TEXT SECTION —
********

In April of this year, all of this was threatened. The US had poured 
millions of dollars into “democracy promotion” programs, a euphemism for 
regime change operations. Suddenly and unexpectedly, a cabal of the 
reactionary Catholic Church hierarchy, conservative business 
associations, remnants of the US-sponsored Contras, and students from 
private universities attempted a coup.

Former members of Ortega’s Sandinista Party, who had long ago splintered 
off into political oblivion and drifted to the right, became effective 
propagandists for the opposition. Through inciting violence and the 
skillful use of disinformation in a concerted social media barrage, they 
attempted to achieve by extra-legal means what they could not achieve 
democratically. Imperialism with a Happy Face.

We who live in the “belly of the beast” are constantly bombarded by the 
corporate media, framing the issues (e.g., “humanitarian bombing). Some 
leftish groups and individuals pick up these signals, amplify, and 
rebroadcast them. While they may genuinely believe what they are 
promulgating, there are also rewards such as funding, media coverage, 
hobnobbing with prominent US politicians, and winning awards for 
abhorring the excesses of imperialism while accepting its premises.

Today’s organizations that are socialist in name and imperialist in deed 
echo the imperial demand that the state leaders of the progressive 
movements in Latin America “must go” and legitimize the rationale that 
such leaders must be “dictators.”

********

DATA —
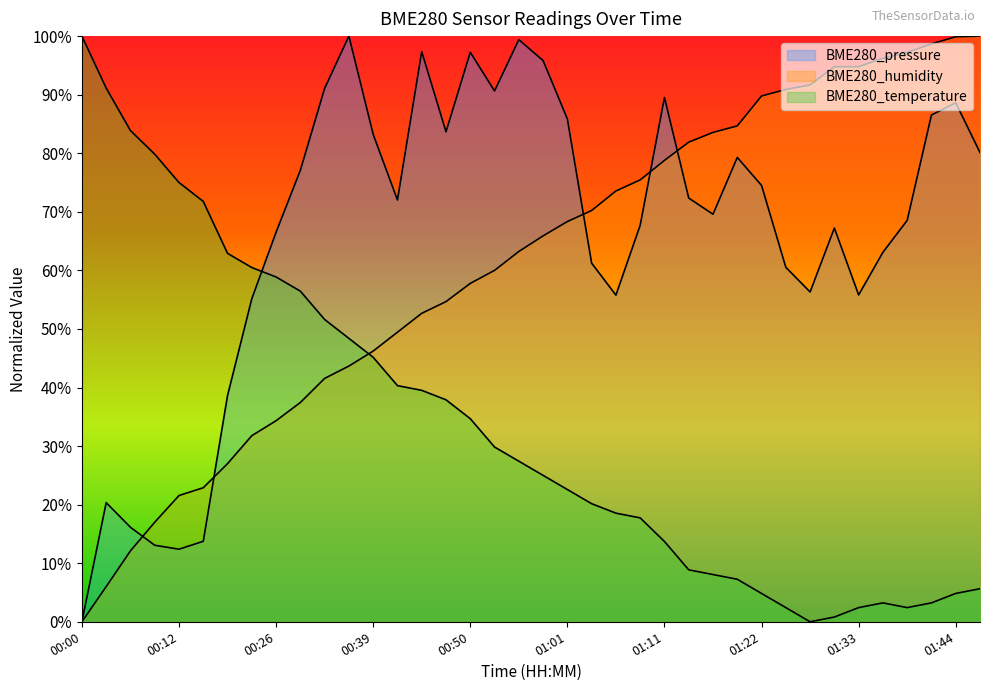

The BME280_humidity series shows 1.6 at 01:28. True or false?

False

********

WHAT NEEDS TO BE DONE —
From the passage on the April coup attempt, write out the part that opens with the words containing "We who live" and closes with "accepting its premises.".

OUTPUT OF THE EXERCISE —
We who live in the “belly of the beast” are constantly bombarded by the 
corporate media, framing the issues (e.g., “humanitarian bombing). Some 
leftish groups and individuals pick up these signals, amplify, and 
rebroadcast them. While they may genuinely believe what they are 
promulgating, there are also rewards such as funding, media coverage, 
hobnobbing with prominent US politicians, and winning awards for 
abhorring the excesses of imperialism while accepting its premises.